- **The problem**
Every line below that holds the word "brightfield" must be listed.
====
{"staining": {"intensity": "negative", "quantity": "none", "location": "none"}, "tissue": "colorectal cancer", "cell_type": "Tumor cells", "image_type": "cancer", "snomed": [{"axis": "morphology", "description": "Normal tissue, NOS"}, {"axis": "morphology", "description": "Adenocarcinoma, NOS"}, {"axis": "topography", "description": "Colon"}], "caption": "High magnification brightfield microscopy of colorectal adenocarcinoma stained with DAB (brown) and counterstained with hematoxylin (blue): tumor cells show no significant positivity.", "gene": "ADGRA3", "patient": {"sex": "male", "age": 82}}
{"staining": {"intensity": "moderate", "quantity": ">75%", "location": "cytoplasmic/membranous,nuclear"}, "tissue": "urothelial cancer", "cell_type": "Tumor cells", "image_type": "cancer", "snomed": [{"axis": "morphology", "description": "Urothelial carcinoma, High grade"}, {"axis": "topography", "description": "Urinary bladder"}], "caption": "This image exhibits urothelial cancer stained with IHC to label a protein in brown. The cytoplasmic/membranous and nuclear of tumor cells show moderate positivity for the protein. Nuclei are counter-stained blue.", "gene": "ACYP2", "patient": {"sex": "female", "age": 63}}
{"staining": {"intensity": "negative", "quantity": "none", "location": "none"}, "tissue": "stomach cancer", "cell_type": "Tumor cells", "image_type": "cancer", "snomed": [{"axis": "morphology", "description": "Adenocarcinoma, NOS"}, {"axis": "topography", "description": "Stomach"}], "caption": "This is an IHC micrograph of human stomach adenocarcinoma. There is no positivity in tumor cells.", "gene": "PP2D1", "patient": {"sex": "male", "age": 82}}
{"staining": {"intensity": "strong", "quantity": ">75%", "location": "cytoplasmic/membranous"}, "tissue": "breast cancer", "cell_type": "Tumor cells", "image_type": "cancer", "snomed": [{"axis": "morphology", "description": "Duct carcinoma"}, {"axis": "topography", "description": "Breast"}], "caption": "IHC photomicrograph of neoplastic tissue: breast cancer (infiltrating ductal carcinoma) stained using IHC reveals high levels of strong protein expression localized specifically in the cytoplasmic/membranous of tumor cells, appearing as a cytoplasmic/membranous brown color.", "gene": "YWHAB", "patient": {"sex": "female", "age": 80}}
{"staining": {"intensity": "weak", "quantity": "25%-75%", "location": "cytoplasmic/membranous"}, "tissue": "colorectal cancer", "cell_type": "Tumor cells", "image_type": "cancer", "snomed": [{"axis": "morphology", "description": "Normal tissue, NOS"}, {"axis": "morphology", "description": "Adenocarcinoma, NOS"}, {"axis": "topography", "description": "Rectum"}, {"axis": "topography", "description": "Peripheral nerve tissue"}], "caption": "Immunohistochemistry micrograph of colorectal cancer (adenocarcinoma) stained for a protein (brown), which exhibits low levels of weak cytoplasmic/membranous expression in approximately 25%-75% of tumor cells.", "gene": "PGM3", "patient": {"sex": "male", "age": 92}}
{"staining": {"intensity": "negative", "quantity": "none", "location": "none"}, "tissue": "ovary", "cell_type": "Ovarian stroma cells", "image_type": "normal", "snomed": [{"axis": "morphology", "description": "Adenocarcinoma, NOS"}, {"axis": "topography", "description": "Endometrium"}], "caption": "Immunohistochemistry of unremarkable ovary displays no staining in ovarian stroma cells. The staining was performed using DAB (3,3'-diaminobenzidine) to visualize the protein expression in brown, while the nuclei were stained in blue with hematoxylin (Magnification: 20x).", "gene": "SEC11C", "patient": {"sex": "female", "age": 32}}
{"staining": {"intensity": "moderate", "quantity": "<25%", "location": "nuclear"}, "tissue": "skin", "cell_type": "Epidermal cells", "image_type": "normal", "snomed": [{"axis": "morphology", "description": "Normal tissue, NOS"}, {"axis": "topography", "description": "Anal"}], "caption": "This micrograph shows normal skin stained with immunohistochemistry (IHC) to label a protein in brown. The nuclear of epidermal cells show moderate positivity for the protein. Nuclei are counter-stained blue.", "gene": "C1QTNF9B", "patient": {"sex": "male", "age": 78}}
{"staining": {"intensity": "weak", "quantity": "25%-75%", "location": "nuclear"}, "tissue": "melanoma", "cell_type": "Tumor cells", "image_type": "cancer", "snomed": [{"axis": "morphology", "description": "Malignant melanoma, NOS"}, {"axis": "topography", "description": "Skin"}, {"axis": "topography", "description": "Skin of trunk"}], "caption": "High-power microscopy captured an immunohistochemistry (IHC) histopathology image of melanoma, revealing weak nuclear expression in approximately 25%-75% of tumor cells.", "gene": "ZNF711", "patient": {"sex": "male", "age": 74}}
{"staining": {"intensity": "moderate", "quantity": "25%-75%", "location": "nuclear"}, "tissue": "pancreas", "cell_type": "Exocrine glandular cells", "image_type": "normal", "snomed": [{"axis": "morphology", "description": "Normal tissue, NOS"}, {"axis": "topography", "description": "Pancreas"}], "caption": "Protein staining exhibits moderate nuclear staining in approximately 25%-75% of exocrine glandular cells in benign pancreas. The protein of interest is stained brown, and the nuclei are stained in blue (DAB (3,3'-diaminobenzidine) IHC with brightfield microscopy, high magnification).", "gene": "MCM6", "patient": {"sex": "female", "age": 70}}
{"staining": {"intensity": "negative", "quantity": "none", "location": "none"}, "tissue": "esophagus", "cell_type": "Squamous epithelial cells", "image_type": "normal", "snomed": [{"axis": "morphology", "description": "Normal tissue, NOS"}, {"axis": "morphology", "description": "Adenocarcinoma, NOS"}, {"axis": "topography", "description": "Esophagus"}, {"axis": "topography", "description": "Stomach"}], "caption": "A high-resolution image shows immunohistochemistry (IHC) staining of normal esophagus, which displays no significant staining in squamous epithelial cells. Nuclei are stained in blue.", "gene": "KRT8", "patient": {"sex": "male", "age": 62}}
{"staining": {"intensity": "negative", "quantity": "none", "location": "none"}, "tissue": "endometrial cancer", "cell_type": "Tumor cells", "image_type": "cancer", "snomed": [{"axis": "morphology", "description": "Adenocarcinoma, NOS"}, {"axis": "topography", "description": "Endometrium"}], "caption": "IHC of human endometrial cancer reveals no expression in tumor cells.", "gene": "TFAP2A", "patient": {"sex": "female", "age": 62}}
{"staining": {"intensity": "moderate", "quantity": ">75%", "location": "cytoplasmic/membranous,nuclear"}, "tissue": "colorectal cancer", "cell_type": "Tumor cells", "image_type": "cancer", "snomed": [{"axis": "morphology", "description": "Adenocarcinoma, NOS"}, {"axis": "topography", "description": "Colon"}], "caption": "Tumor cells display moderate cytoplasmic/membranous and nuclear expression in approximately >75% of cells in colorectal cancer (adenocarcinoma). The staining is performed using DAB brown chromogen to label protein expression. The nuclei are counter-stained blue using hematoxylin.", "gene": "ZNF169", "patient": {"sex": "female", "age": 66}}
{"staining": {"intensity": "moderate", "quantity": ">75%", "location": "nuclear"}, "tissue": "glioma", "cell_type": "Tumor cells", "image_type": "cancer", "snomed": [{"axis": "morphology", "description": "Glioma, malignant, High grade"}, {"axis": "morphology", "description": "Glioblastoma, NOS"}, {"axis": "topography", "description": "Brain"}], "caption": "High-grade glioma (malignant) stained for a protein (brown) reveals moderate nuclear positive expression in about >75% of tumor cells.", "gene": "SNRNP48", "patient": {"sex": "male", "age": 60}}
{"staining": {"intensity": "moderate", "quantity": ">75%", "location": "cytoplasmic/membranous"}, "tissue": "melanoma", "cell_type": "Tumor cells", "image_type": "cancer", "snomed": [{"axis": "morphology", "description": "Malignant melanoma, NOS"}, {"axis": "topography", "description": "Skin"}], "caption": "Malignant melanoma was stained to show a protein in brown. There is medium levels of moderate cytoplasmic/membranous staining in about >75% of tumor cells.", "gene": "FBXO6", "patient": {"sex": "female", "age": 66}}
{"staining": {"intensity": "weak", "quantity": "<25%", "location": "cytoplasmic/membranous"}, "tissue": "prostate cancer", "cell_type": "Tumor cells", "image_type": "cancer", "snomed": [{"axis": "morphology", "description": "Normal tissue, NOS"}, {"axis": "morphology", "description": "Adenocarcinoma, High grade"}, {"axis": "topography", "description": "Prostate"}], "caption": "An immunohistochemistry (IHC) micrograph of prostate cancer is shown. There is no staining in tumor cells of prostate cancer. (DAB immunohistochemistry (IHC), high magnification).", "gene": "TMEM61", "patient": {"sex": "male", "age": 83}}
====
- **Result below**
{"staining": {"intensity": "negative", "quantity": "none", "location": "none"}, "tissue": "colorectal cancer", "cell_type": "Tumor cells", "image_type": "cancer", "snomed": [{"axis": "morphology", "description": "Normal tissue, NOS"}, {"axis": "morphology", "description": "Adenocarcinoma, NOS"}, {"axis": "topography", "description": "Colon"}], "caption": "High magnification brightfield microscopy of colorectal adenocarcinoma stained with DAB (brown) and counterstained with hematoxylin (blue): tumor cells show no significant positivity.", "gene": "ADGRA3", "patient": {"sex": "male", "age": 82}}
{"staining": {"intensity": "moderate", "quantity": "25%-75%", "location": "nuclear"}, "tissue": "pancreas", "cell_type": "Exocrine glandular cells", "image_type": "normal", "snomed": [{"axis": "morphology", "description": "Normal tissue, NOS"}, {"axis": "topography", "description": "Pancreas"}], "caption": "Protein staining exhibits moderate nuclear staining in approximately 25%-75% of exocrine glandular cells in benign pancreas. The protein of interest is stained brown, and the nuclei are stained in blue (DAB (3,3'-diaminobenzidine) IHC with brightfield microscopy, high magnification).", "gene": "MCM6", "patient": {"sex": "female", "age": 70}}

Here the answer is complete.